- _Document text_
>> begin

Rehabilitation of Offenders (Interim) Act 2001, s 31, s 32
Crimes Act 1900, s 360
Salasch v The Queen [2002] FCAFC 119
No. SCC 95 of 1998
No. SCC 79 of 2000
Judge: Miles CJ
Supreme Court of the ACT
Date: 6 September 2002
IN THE SUPREME COURT OF THE )
) No. SCC 95 of 1998
AUSTRALIAN CAPITAL TERRITORY ) No. SCC 79 of 2000
THE QUEEN
v
DAVID ALEXANDER SALASCH
Judge: Miles CJ
Date: 6 September 2002
Place: Canberra
THE COURT ORDERS THAT:
1. A period of two years and nine months be set during which the prisoner not be eligible to be released on parole. That period to commence on 6 July 2001 and expire on 5 April 2004.
2. The Sheriff or gaol authority to take into account for the purpose of reckoning under s 360 of the Crimes Act 1900 time already spent in custody.
1. This matter comes before the Court as a result of a successful appeal by the prisoner against the severity of a sentence imposed by me on 6 July 2001 (see Salasch v The Queen [2002] FCAFC 119).
2. On 10 May 2002 a Full Court of the Federal Court of Australia set aside the sentence and remitted the matter to this Court for the purpose of re-sentencing the prisoner in the light of the reasons of the Federal Court published that day.
3. The re-sentencing raises a number of difficult issues such that I was initially minded to order under s 13 of the Supreme Court Act 1933 that the jurisdiction be exercised by a Full Court of this Court.
4. However with the assistance of counsel I have come to the opinion that whilst the difficulties are real they do not all need resolution for the purpose of determining what is a just and appropriate sentence for present purposes.

>> end

- _Data extract_
>> begin

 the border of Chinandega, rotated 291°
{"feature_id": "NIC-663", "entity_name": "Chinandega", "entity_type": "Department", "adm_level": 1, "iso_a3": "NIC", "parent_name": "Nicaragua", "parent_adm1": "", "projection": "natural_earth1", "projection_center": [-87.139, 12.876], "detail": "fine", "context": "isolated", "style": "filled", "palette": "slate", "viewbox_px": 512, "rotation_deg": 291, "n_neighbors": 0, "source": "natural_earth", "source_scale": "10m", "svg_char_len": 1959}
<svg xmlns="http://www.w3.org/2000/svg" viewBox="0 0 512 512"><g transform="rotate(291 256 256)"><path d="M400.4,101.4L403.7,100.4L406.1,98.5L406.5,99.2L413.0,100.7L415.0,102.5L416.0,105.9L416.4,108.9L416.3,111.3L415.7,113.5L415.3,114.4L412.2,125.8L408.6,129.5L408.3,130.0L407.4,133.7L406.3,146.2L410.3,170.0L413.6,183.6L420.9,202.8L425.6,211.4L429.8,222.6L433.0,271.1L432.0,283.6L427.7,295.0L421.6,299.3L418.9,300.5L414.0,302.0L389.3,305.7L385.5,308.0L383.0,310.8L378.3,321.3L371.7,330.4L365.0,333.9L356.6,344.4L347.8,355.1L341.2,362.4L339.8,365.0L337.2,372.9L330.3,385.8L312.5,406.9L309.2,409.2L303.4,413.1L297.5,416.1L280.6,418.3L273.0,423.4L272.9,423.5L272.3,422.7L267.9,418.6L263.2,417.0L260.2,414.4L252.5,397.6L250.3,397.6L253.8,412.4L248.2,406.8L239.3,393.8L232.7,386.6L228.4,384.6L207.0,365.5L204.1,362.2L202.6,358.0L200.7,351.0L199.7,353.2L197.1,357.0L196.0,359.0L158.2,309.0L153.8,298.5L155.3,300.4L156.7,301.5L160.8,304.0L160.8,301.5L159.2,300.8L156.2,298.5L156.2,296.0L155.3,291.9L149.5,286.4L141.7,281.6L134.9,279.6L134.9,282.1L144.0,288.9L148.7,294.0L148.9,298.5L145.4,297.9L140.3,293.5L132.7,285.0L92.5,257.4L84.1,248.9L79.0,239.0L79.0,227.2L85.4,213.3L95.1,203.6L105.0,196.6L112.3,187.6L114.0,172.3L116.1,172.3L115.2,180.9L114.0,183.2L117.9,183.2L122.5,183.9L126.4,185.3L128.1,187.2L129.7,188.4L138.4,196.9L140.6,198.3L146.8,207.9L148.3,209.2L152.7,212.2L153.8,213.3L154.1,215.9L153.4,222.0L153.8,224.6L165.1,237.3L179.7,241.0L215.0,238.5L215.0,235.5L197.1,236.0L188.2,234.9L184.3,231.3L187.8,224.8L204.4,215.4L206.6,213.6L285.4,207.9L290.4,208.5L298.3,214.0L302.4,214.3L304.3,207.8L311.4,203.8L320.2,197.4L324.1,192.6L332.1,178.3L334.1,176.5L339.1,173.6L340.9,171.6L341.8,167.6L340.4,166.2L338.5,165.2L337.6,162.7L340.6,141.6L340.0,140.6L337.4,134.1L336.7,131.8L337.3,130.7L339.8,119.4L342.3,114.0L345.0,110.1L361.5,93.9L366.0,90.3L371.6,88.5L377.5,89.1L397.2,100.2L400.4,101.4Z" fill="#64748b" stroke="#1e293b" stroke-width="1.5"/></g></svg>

>> end
>> begin

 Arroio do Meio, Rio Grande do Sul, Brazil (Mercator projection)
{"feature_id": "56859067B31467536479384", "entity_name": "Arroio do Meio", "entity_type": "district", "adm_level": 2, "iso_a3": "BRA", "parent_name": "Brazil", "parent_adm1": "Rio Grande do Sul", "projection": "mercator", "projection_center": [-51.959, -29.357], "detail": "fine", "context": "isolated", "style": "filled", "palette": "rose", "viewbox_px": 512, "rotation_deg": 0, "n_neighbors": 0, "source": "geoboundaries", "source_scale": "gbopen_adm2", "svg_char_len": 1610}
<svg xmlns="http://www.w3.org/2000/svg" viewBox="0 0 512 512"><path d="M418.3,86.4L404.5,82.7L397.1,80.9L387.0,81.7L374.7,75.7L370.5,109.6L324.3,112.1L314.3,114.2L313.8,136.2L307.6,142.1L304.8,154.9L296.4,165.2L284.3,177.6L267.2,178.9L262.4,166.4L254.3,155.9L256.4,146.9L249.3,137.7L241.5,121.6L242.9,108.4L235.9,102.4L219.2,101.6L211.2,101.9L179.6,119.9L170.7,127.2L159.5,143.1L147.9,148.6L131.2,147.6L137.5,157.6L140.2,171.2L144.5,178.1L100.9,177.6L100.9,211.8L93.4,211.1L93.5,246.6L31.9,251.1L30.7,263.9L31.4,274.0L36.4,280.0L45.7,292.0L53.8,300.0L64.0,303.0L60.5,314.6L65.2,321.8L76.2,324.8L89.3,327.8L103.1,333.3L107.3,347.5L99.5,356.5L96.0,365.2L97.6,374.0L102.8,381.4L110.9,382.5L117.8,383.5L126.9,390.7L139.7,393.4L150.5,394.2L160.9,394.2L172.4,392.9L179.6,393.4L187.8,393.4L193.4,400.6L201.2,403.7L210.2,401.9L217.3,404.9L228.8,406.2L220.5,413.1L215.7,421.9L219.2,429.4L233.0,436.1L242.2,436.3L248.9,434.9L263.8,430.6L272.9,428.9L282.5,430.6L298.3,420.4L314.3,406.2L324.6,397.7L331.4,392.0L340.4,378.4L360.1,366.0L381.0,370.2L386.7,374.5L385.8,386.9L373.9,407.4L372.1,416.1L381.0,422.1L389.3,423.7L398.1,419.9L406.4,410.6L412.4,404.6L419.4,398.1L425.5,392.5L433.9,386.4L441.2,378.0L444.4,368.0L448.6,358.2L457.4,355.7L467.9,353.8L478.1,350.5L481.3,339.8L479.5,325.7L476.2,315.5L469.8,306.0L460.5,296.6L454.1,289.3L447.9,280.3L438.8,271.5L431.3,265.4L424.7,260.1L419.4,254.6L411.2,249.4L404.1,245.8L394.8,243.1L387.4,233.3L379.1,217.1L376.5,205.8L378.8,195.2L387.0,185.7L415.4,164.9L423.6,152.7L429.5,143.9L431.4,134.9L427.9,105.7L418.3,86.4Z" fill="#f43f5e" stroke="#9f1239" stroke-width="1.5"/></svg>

>> end

- _Tasks_
a) Answer these questions about the Salasch re-sentencing judgment:
(i) On what date did a Full Court of the Federal Court of Australia set aside the sentence?
(ii) On what date does the non-parole period expire?
(iii) Under which section of which Act was the judge initially minded to order that a Full Court exercise the jurisdiction?
b) Continue the Salasch re-sentencing judgment from its final sentence.
The items have no connection to the text.

- _Outputs for the tasks_
a)
(i) 10 May 2002
(ii) 5 April 2004
(iii) Section 13 of the Supreme Court Act 1933

b)
5. The Federal Court did not see fit to interfere with the head sentence I imposed, nor with the order that it commence at the expiry of any unexpired sentence which the prisoner was liable to serve at the time I sentenced him. What is required is the setting of a non-parole period pursuant to s 31 of the Rehabilitation of Offenders (Interim) Act 2001 (the Rehabilitation of Offenders (Interim) Act). The relevant provisions of that Act came into force on 24 September 2001, that is, between the time of the original sentence and the hearing of the appeal. Section 31, where relevant, provides as follows:
"31 Court to set nonparole period(1) If a court sentences a person to a term of imprisonment of 1 year or longer, or 2 or more terms of imprisonment that total 1 year or longer, the court must set a period (a nonparole period) during which the person is not eligible to be released on parole.
Note Section 43 provides that, if the person is released on parole, the sentence is not discharged unless the parole is completed without the parole order being revoked.
(2) When the court sets the nonparole period, the court must specify -
(a) the date the nonparole period begins; and
(b) the date the nonparole period ends.
(3) The date specified under subsection (2) (a) may be a date before the sentence of imprisonment is imposed.
Note The Crimes Act 1900, s 451 requires time held in custody to count as a period of imprisonment already served under the sentence.
...
(7) If a court sentences a person to imprisonment but fails to set, or fails properly to set, a nonparole period, the court may set a nonparole period on the application of the Attorney-General, the director of public prosecutions, the secretary, or the person sentenced.
(8) This section applies to an offence whether the offence was committed, a person was convicted of the offence, or a person was sentenced for the offence, before or after the commencement of this Act."
6. Counsel also made submissions with regard to the application of s 32 of the Rehabilitation of Offenders (Interim) Act, but I do not think that it is necessary for me to arrive at any conclusions on those submissions.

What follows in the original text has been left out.